Other performers include long-time National stalwart David Ryall, endearingly decrepit as Cadmus the founder of the city and Pentheus' father. In common with his son and the priest Tiresias he wears modern dress with the mask. In his case he is a kind of dress-down-Friday executive, to Pentheus' chairman of the board. Such updating may jar with some, but I think it is justified in helping a modern audience relate to this ancient story. The main problem with what is an excellent production is the chorus of female celebrants, who gyrate, and ululate their way through the play.
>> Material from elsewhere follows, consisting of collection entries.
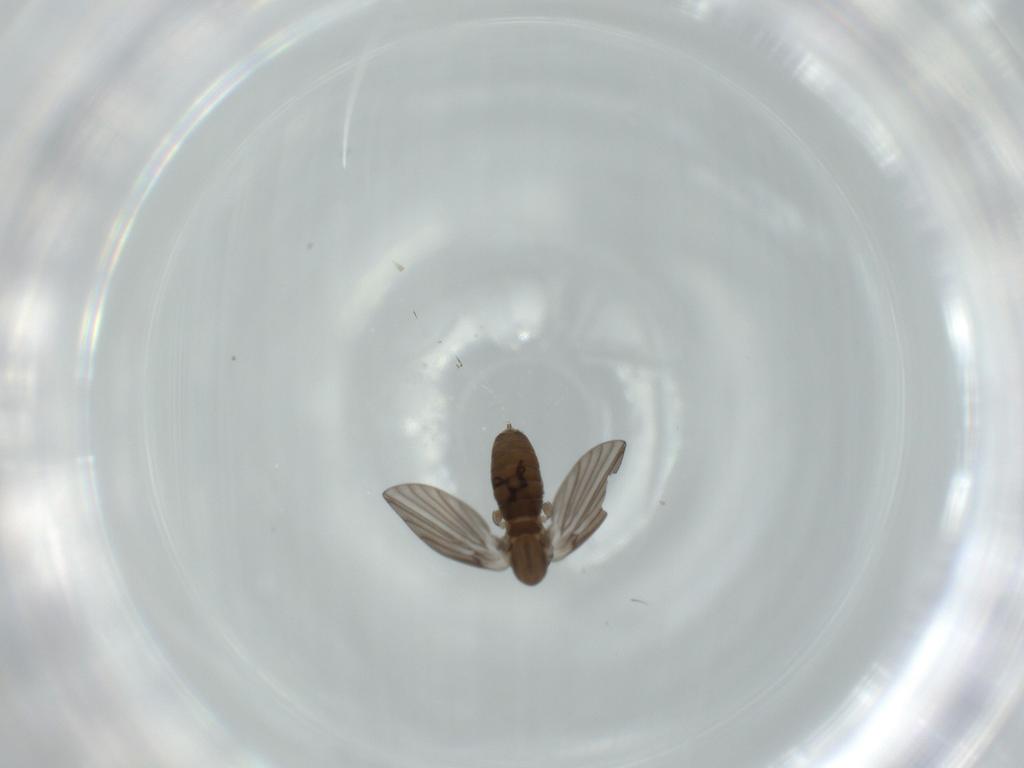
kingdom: Animalia
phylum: Arthropoda
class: Insecta
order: Diptera
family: Psychodidae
Nothing wrong with this, but they look uncomfortable doing it, and sometimes the music that accompanies their movement detracts from the text.
Reservations aside, this is richly researched, thoroughly theatrical production. On the night I saw it, Hall, famous for abandoning his productions at the first opportunity, sat anxiously taking notes. You sense, this show means something to him. I think it will mean something to those that see it.
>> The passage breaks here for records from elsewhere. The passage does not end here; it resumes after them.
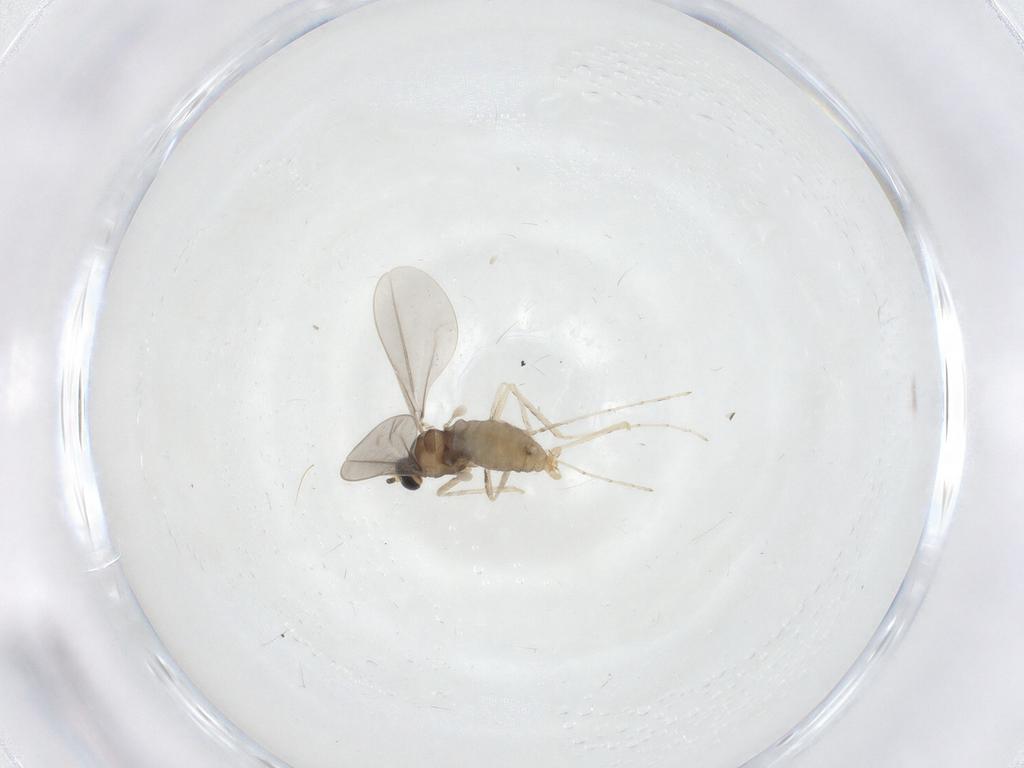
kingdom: Animalia
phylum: Arthropoda
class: Insecta
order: Diptera
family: Cecidomyiidae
What other critics had to say.....
DARREN DALGLISH says, "Lovers of Greek tragedies will love this solid and absorbing production directed by Peter Hall" CHARLES SPENCER for THE DAILY TELEGRAPH says, "It is a production of great formal beauty and one that exudes a mesmerising assurance." MICHAEL BILLINGTON for THE GUARDIAN says, "Movement, music, lighting, design all work together in perfect harmony. But if I was impressed rather than moved, it is because Hall's adherence to the mask means that art triumphs over life, form over content. " NICHOLAS DE JONGH for THE EVENING STANDARD says, "Peter Hall's sumptuous, dehumanised revival of Bacchai left me untouched." BENEDICT NIGHTINGALE for THE TIMES says, "I was mesmerised throughout."MADDY COSTA for TIME OUT says, "Wonderful translation...the evening is a memorable one."